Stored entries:
--*--

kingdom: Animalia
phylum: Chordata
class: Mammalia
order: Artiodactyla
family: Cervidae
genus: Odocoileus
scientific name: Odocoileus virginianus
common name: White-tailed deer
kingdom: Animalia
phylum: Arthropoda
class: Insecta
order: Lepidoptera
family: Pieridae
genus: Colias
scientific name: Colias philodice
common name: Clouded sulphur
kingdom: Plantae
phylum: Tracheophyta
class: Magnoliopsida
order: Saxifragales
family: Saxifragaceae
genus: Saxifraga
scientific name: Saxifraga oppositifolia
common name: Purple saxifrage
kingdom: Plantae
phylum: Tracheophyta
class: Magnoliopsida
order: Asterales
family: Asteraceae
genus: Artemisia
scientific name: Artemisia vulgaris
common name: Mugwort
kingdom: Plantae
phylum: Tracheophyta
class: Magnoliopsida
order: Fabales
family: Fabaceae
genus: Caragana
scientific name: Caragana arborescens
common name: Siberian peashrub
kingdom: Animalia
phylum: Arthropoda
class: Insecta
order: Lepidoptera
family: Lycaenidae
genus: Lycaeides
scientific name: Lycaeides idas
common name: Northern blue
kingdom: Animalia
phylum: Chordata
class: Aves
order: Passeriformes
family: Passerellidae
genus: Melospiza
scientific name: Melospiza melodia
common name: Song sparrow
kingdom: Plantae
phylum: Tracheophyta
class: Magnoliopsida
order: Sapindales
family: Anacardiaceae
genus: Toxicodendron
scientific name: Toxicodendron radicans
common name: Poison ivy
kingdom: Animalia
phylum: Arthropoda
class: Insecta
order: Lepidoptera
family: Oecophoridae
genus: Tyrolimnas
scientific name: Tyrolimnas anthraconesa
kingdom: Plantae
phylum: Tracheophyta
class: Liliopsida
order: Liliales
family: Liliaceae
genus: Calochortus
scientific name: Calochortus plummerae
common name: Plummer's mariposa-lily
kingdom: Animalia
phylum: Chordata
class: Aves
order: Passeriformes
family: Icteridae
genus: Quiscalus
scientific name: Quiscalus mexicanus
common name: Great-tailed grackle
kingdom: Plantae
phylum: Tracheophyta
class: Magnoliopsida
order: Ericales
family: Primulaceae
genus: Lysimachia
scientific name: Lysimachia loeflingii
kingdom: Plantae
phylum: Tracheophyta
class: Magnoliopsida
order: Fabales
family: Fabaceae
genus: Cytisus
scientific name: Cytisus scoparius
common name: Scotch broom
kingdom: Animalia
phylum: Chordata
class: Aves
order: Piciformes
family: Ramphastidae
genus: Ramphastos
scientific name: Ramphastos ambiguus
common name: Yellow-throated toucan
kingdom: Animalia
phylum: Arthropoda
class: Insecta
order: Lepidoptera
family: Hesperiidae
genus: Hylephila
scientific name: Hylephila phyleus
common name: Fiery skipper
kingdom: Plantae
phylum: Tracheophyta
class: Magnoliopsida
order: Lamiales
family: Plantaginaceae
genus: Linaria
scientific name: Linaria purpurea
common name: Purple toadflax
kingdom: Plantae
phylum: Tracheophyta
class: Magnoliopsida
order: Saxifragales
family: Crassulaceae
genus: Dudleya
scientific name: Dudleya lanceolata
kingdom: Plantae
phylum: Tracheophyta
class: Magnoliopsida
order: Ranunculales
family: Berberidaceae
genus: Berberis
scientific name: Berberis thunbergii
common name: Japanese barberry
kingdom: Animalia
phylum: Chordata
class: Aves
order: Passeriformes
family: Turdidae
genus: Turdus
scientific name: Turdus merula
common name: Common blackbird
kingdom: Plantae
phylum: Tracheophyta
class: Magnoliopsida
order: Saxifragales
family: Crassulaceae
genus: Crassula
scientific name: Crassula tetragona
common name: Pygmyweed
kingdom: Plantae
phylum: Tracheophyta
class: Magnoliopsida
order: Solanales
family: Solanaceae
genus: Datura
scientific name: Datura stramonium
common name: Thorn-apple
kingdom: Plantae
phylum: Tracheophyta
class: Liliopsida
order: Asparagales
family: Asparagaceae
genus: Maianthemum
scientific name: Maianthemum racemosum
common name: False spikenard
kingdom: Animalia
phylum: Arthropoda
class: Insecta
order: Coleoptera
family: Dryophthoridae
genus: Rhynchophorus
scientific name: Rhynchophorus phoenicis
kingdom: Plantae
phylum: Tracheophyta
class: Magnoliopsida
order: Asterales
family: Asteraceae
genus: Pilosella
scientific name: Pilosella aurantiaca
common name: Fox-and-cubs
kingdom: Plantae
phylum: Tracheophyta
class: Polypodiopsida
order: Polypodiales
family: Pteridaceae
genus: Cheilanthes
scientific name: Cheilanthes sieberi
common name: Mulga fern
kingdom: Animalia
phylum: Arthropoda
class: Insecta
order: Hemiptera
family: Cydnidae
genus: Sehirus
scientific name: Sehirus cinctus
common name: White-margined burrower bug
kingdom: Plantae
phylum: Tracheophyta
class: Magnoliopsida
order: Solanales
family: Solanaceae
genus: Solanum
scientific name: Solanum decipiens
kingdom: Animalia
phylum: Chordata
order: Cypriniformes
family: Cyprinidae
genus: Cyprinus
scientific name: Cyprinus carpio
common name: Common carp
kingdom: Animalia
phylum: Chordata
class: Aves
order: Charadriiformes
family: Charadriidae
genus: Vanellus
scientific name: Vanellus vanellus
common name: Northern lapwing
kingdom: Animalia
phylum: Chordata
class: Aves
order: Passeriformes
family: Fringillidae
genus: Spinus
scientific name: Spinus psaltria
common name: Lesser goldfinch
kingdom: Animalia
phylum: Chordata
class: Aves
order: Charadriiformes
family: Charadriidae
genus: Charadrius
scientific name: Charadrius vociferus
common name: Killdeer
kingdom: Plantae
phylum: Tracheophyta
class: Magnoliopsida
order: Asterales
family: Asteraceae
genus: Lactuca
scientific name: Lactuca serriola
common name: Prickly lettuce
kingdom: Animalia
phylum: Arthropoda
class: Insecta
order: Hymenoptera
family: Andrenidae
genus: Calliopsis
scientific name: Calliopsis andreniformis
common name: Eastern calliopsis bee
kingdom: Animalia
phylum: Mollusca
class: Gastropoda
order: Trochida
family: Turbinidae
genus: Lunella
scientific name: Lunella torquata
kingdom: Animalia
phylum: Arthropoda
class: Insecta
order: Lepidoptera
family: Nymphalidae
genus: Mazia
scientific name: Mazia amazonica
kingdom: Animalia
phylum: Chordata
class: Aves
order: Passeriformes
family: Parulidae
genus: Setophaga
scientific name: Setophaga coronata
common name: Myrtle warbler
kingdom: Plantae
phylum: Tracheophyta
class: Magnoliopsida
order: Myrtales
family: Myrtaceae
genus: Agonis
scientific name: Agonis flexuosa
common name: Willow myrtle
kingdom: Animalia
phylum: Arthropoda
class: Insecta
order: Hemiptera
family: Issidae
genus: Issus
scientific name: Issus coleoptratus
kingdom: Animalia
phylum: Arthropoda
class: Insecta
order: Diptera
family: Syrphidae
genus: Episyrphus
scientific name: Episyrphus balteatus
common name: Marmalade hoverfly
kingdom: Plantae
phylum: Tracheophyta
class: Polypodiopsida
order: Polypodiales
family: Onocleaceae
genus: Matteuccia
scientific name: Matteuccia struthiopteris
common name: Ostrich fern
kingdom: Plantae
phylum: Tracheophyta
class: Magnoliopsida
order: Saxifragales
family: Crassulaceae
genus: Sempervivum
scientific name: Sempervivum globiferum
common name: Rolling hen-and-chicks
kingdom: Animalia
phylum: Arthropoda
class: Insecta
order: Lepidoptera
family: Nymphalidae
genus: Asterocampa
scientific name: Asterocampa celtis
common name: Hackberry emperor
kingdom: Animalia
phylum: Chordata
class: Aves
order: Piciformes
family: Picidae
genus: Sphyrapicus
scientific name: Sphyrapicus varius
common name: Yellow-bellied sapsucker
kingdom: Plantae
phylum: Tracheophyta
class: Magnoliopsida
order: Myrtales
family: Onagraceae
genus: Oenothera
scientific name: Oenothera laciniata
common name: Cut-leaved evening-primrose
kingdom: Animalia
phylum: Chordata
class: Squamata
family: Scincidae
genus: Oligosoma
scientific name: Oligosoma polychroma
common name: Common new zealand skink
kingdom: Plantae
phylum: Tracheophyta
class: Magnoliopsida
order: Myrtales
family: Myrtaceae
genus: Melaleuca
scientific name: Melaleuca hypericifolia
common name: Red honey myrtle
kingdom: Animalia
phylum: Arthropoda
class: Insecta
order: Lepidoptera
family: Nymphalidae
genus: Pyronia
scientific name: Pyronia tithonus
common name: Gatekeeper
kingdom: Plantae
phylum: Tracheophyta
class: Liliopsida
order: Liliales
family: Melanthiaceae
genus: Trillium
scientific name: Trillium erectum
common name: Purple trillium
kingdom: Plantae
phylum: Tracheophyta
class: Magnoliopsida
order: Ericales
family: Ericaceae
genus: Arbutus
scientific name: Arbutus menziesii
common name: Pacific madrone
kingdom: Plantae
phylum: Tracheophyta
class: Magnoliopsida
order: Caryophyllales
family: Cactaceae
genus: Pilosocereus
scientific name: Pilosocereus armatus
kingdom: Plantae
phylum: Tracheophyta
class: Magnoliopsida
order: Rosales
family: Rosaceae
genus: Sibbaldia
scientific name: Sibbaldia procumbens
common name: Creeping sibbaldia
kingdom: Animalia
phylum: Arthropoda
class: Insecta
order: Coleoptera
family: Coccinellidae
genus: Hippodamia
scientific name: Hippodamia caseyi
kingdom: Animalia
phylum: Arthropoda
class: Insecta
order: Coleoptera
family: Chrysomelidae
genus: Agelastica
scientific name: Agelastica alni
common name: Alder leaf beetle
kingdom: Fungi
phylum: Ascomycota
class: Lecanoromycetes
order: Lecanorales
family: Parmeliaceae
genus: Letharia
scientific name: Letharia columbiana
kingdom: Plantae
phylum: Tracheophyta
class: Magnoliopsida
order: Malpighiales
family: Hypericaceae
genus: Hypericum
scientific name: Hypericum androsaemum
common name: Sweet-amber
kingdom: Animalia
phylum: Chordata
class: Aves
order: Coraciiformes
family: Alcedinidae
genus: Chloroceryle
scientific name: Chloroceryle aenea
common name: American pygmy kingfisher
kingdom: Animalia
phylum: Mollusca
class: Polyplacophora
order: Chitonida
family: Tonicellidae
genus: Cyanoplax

--*--

Reproduce the items word for word, from their first line up to and including the line with "family: Icteridae".

Response for this exercise ▸
kingdom: Animalia
phylum: Chordata
class: Mammalia
order: Artiodactyla
family: Cervidae
genus: Odocoileus
scientific name: Odocoileus virginianus
common name: White-tailed deer
kingdom: Animalia
phylum: Arthropoda
class: Insecta
order: Lepidoptera
family: Pieridae
genus: Colias
scientific name: Colias philodice
common name: Clouded sulphur
kingdom: Plantae
phylum: Tracheophyta
class: Magnoliopsida
order: Saxifragales
family: Saxifragaceae
genus: Saxifraga
scientific name: Saxifraga oppositifolia
common name: Purple saxifrage
kingdom: Plantae
phylum: Tracheophyta
class: Magnoliopsida
order: Asterales
family: Asteraceae
genus: Artemisia
scientific name: Artemisia vulgaris
common name: Mugwort
kingdom: Plantae
phylum: Tracheophyta
class: Magnoliopsida
order: Fabales
family: Fabaceae
genus: Caragana
scientific name: Caragana arborescens
common name: Siberian peashrub
kingdom: Animalia
phylum: Arthropoda
class: Insecta
order: Lepidoptera
family: Lycaenidae
genus: Lycaeides
scientific name: Lycaeides idas
common name: Northern blue
kingdom: Animalia
phylum: Chordata
class: Aves
order: Passeriformes
family: Passerellidae
genus: Melospiza
scientific name: Melospiza melodia
common name: Song sparrow
kingdom: Plantae
phylum: Tracheophyta
class: Magnoliopsida
order: Sapindales
family: Anacardiaceae
genus: Toxicodendron
scientific name: Toxicodendron radicans
common name: Poison ivy
kingdom: Animalia
phylum: Arthropoda
class: Insecta
order: Lepidoptera
family: Oecophoridae
genus: Tyrolimnas
scientific name: Tyrolimnas anthraconesa
kingdom: Plantae
phylum: Tracheophyta
class: Liliopsida
order: Liliales
family: Liliaceae
genus: Calochortus
scientific name: Calochortus plummerae
common name: Plummer's mariposa-lily
kingdom: Animalia
phylum: Chordata
class: Aves
order: Passeriformes
family: Icteridae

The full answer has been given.